As we touch this line either way, does it really make a difference? No
strong opinion. Can just do a vb->vdev and clean this up globally later.
Michael S. Tsirkin March 10, 2020, 11:19 a.m. UTC | #3
On Tue, Mar 10, 2020 at 12:12:50PM +0100, David Hildenbrand wrote:
> >>  static void virtio_balloon_unregister_shrinker(struct virtio_balloon *vb)
> >> @@ -971,7 +950,22 @@ static int virtballoon_probe(struct virtio_device *vdev)

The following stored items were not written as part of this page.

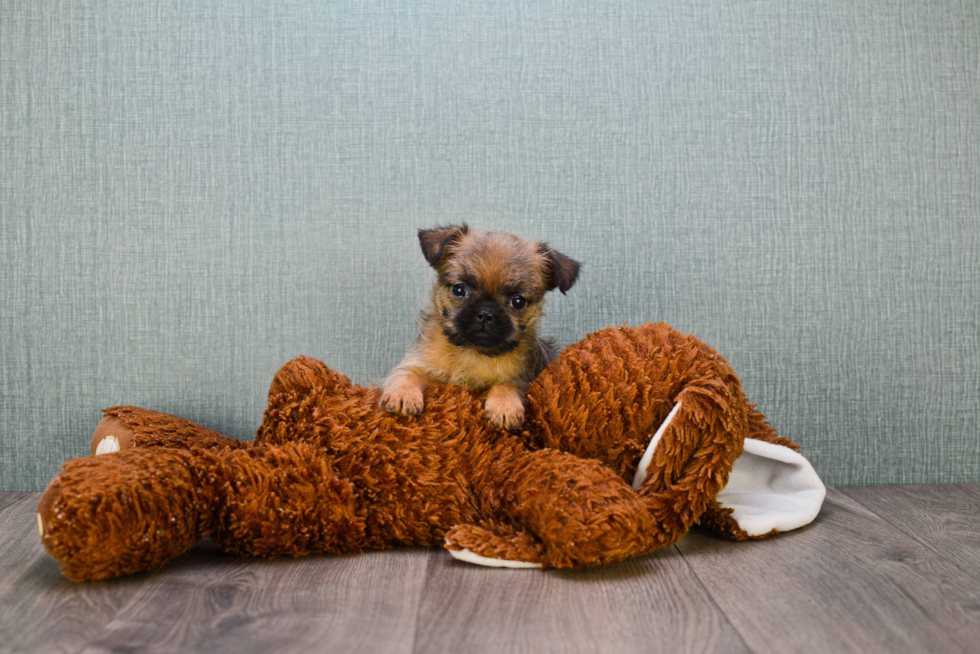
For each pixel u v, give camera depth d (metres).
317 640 0.44
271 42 0.72
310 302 0.73
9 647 0.43
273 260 0.72
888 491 0.72
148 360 0.72
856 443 0.74
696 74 0.73
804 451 0.74
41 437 0.72
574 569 0.53
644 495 0.54
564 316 0.73
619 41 0.73
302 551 0.54
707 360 0.58
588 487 0.52
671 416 0.55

> >>  						  VIRTIO_BALLOON_CMD_ID_STOP);
> >>  		spin_lock_init(&vb->free_page_list_lock);
> >>  		INIT_LIST_HEAD(&vb->free_page_list);
> >> +		/*
> >> +		 * We're allowed to reuse any free pages, even if they are
> >> +		 * still to be processed by the host.
> >> +		 */
> >> +		err = virtio_balloon_register_shrinker(vb);
> >> +		if (err)
> >> +			goto out_del_balloon_wq;
> >>  	}
> >> +	if (virtio_has_feature(vdev, VIRTIO_BALLOON_F_DEFLATE_ON_OOM)) {
> >> +		vb->oom_nb.notifier_call = virtio_balloon_oom_notify;
> >> +		vb->oom_nb.priority = VIRTIO_BALLOON_OOM_NOTIFY_PRIORITY;
> >> +		err = register_oom_notifier(&vb->oom_nb);
> >> +		if (err < 0)
> >> +			goto out_unregister_shrinker;
> >> +	}
> >> +
> > 
> > 
> > Let's decide whether we want an empty line after }, or not, and stick to
> > it. I prefer an empty line but no biggie as long as we are consistent.
> 
> Can add one.
> 
> > 
> >>  	if (virtio_has_feature(vdev, VIRTIO_BALLOON_F_PAGE_POISON)) {
> >>  		/* Start with poison val of 0 representing general init */
> >>  		__u32 poison_val = 0;
> >> @@ -986,15 +980,6 @@ static int virtballoon_probe(struct virtio_device *vdev)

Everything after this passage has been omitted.